In the world of A Song of Ice and Fire the ice dragon was a creature of legend and fear, for no man had ever tamed one. When it flew overhead, it left in its wake desolate cold and frozen land. But Adara was not afraid. For Adara was a winter child, born during the worst freeze that anyone, even the Old Ones, could remember.
Adara could not remember the first time she had seen the ice dragon. It seemed that it had always been in her life, glimpsed from afar as she played in the frigid snow long after the other children had fled the cold. In her fourth year she touched it, and in her fifth year she rode upon its broad, chilled back for the first time. Then, in her seventh year, on a calm summer day, fiery dragons from the North swooped down upon the peaceful farm that was Adara’s home.
And only a winter child-and the ice dragon who loved her-could save her world from utter destruction.
Despite being marketed and advertised as a children’s book, The Ice Dragon is not a children’s book. Sure, the main character is a young girl who needs to prove herself to her family and mature and find her identity, but this book does deal with loss and poverty and is quite dark for a children’s book. Although I do commend George R.R. Martin for addressing these adult-ish themes in a subtle way, so that it’s not blaringly obvious to a child reading it.
This story was actually published in 1980, but has since been re-jacketed (in hardcover) and re-illustrated by acclaimed artist Luis Royo. All of the illustrations are black and white sketches, which add to the moody, gloomy atmosphere of the book and the plot. However, the front cover has some slight colour, which I imagine would help it stand out in a bookstore.
From what I can tell, this book takes place in the same world as A Song of Ice and Fire, but several years earlier. The ice dragon is feared among all citizens, except for Adara, who befriends the dragon. Adara almost seems to be outcast from her family, because her mother died giving birth to her. She was born ice cold, and she has stayed that way – both physically and mentally – ever since.

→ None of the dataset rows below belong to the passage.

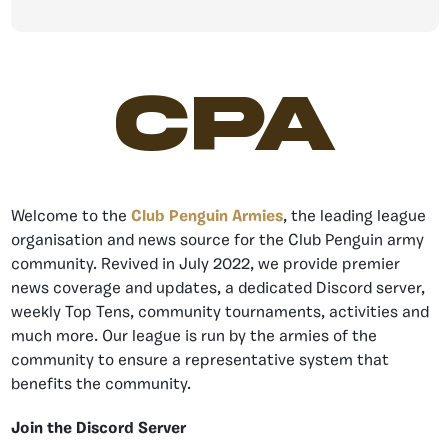
CPA
Welcome to the
Club Penguin Armies
, the leading league
organisation and news source for the Club Penguin army
community. Revived in July 2022, we provide premier
news coverage and updates, a dedicated Discord server,
weekly Top Tens, community tournaments, activities and
much more. Our league is run by the armies of the
community to ensure a representative system that
benefits the community.
Join the Discord Server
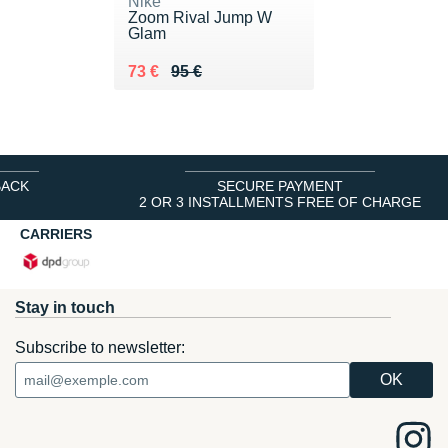
Nike
Zoom Rival Jump W
Glam
Au lieu de 95 €
Vendu 73 €
73 €
95 €
BACK
SECURE PAYMENT
2 OR 3 INSTALLMENTS FREE OF CHARGE
CARRIERS
Stay in touch
Subscribe to newsletter:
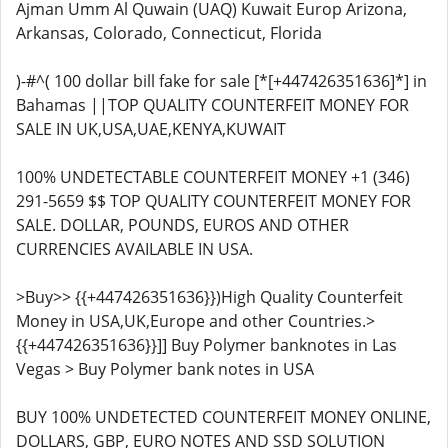
Ajman Umm Al Quwain (UAQ) Kuwait Europ Arizona,
Arkansas, Colorado, Connecticut, Florida
)-#^( 100 dollar bill fake for sale [*[+447426351636]*] in
Bahamas ||TOP QUALITY COUNTERFEIT MONEY FOR
SALE IN UK,USA,UAE,KENYA,KUWAIT
100% UNDETECTABLE COUNTERFEIT MONEY +1 (346)
291-5659 $$ TOP QUALITY COUNTERFEIT MONEY FOR
SALE. DOLLAR, POUNDS, EUROS AND OTHER
CURRENCIES AVAILABLE IN USA.
>Buy>> {{+447426351636}})High Quality Counterfeit
Money in USA,UK,Europe and other Countries.>
{{+447426351636}}]] Buy Polymer banknotes in Las
Vegas > Buy Polymer bank notes in USA
BUY 100% UNDETECTED COUNTERFEIT MONEY ONLINE,
DOLLARS, GBP, EURO NOTES AND SSD SOLUTION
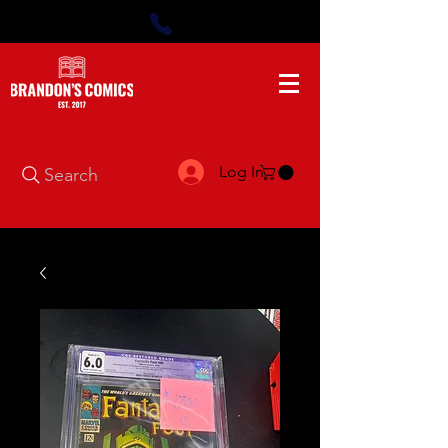
Log In
Search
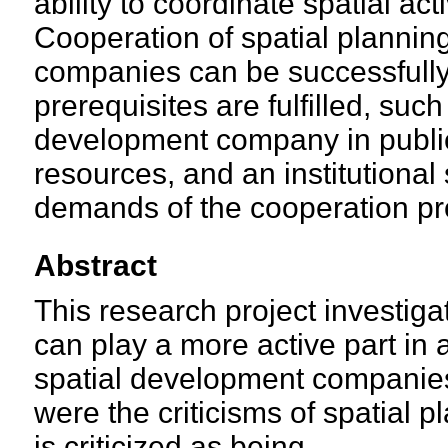
ability to coordinate spatial acti
Cooperation of spatial planni
companies can be successfull
prerequisites are fulfilled, such 
development company in public i
resources, and an institutional
demands of the cooperation pr
Abstract
This research project investig
can play a more active part in a
spatial development companies
were the criticisms of spatial 
is criticized as being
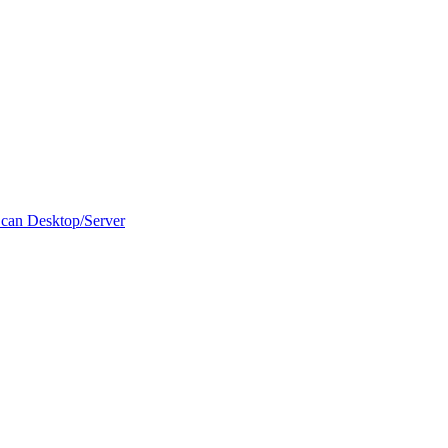
can Desktop/Server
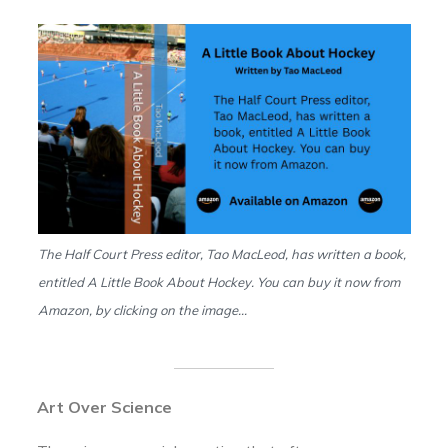
The Half Court Press editor, Tao MacLeod, has written a book,
entitled A Little Book About Hockey. You can buy it now from
Amazon, by clicking on the image…
Art Over Science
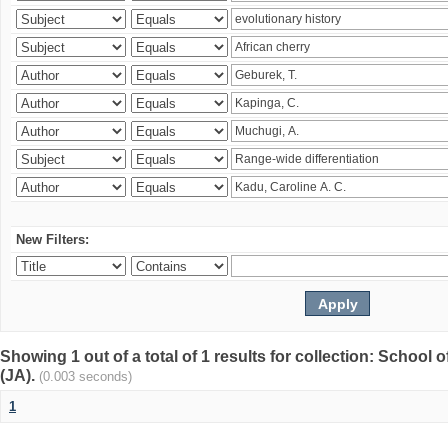
New Filters:
Showing 1 out of a total of 1 results for collection: Schoo
(JA).
(0.003 seconds)
1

Adara matures and changes through the book; however, this is done in a lyrically subtle way that you don’t often see in children’s literature. The prose is blunt, but it flows. And Adara’s personality is clear from her actions and not from the character description.
GRRM’s description is extremely vivid and detailed. You can imagine the characters and scenes so well. Here’s an excerpt from the book from when he’s describing the ice dragon:
The ice dragon was a crystalline white, that shade of white that is so hard and cold that it is almost blue. It was covered with hoarfrost, so when it moved its skin broke and crackled as the crust on the snow crackles beneath a man’s boots, and flakes of rime fell off.
GRRM often uses long sentences to enhance his description. It works well with characters, and it works well at the beginning of a story to help the reader imagine that character. Well, children aren’t really going to appreciate his stylistics, but any adults that read this will.